_Try it_. Convert the data below, from the line containing "## Tasks to be completed" through the final line, into a Markdown table with columns Row and Line, one numbered row per line, skipping blank lines.

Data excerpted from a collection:
++++++++

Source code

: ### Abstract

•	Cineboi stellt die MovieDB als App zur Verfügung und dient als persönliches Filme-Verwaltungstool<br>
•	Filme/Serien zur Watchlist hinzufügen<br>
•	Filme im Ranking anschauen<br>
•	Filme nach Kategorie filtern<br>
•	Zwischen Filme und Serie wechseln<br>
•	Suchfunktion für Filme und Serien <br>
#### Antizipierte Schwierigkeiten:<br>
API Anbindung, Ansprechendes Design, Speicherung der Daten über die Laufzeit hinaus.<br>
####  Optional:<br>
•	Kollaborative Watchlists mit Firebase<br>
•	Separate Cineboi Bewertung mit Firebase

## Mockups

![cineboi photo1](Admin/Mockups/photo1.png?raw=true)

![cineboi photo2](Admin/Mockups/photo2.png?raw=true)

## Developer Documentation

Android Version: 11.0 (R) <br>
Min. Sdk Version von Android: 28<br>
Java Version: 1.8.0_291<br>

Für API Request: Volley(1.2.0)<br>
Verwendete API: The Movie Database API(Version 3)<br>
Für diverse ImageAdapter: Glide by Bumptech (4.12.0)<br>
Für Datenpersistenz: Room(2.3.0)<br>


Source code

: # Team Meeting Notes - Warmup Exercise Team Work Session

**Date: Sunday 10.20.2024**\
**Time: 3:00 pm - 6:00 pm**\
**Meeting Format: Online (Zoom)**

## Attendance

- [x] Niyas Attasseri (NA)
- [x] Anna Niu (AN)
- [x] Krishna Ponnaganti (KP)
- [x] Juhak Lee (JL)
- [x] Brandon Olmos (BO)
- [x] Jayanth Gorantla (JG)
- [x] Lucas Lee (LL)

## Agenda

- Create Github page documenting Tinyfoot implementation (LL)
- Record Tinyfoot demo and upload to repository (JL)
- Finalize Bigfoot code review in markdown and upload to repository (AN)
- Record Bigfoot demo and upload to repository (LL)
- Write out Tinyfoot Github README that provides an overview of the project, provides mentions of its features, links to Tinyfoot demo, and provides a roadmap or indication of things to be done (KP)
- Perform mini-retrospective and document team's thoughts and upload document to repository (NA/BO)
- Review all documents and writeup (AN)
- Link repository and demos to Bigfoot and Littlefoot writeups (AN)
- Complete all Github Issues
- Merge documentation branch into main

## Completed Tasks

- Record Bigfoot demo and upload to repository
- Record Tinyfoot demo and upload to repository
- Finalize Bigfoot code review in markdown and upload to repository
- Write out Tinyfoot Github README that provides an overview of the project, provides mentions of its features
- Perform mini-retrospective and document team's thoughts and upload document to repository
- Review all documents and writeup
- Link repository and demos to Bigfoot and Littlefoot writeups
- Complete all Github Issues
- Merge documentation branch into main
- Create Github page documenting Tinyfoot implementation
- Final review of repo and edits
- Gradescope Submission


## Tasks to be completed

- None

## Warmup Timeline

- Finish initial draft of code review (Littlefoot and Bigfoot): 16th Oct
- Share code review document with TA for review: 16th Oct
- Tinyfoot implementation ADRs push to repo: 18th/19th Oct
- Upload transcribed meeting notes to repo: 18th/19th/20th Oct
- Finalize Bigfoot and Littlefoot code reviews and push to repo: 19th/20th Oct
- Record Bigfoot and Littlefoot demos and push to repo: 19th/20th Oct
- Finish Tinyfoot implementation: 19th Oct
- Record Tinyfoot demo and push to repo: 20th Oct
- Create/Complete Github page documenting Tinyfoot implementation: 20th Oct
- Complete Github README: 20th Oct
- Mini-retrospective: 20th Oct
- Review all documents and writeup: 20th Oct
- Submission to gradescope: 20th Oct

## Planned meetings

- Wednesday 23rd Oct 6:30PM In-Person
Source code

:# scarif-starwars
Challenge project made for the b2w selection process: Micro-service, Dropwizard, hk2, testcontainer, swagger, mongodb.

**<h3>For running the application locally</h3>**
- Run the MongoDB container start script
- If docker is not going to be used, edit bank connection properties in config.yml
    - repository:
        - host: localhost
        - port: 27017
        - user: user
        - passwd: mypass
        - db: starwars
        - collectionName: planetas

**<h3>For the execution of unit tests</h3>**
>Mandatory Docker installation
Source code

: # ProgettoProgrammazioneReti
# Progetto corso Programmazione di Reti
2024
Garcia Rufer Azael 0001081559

++++++++

_Solution for this task_.
| Row | Line |
|---|---|
| 1 | ## Tasks to be completed |
| 2 | - None |
| 3 | ## Warmup Timeline |
| 4 | - Finish initial draft of code review (Littlefoot and Bigfoot): 16th Oct |
| 5 | - Share code review document with TA for review: 16th Oct |
| 6 | - Tinyfoot implementation ADRs push to repo: 18th/19th Oct |
| 7 | - Upload transcribed meeting notes to repo: 18th/19th/20th Oct |
| 8 | - Finalize Bigfoot and Littlefoot code reviews and push to repo: 19th/20th Oct |
| 9 | - Record Bigfoot and Littlefoot demos and push to repo: 19th/20th Oct |
| 10 | - Finish Tinyfoot implementation: 19th Oct |
| 11 | - Record Tinyfoot demo and push to repo: 20th Oct |
| 12 | - Create/Complete Github page documenting Tinyfoot implementation: 20th Oct |
| 13 | - Complete Github README: 20th Oct |
| 14 | - Mini-retrospective: 20th Oct |
| 15 | - Review all documents and writeup: 20th Oct |
| 16 | - Submission to gradescope: 20th Oct |
| 17 | ## Planned meetings |
| 18 | - Wednesday 23rd Oct 6:30PM In-Person |
| 19 | Source code |
| 20 | :# scarif-starwars |
| 21 | Challenge project made for the b2w selection process: Micro-service, Dropwizard, hk2, testcontainer, swagger, mongodb. |
| 22 | **<h3>For running the application locally</h3>** |
| 23 | - Run the MongoDB container start script |
| 24 | - If docker is not going to be used, edit bank connection properties in config.yml |
| 25 |     - repository: |
| 26 |         - host: localhost |
| 27 |         - port: 27017 |
| 28 |         - user: user |
| 29 |         - passwd: mypass |
| 30 |         - db: starwars |
| 31 |         - collectionName: planetas |
| 32 | **<h3>For the execution of unit tests</h3>** |
| 33 | >Mandatory Docker installation |
| 34 | Source code |
| 35 | : # ProgettoProgrammazioneReti |
| 36 | # Progetto corso Programmazione di Reti |
| 37 | 2024 |
| 38 | Garcia Rufer Azael 0001081559 |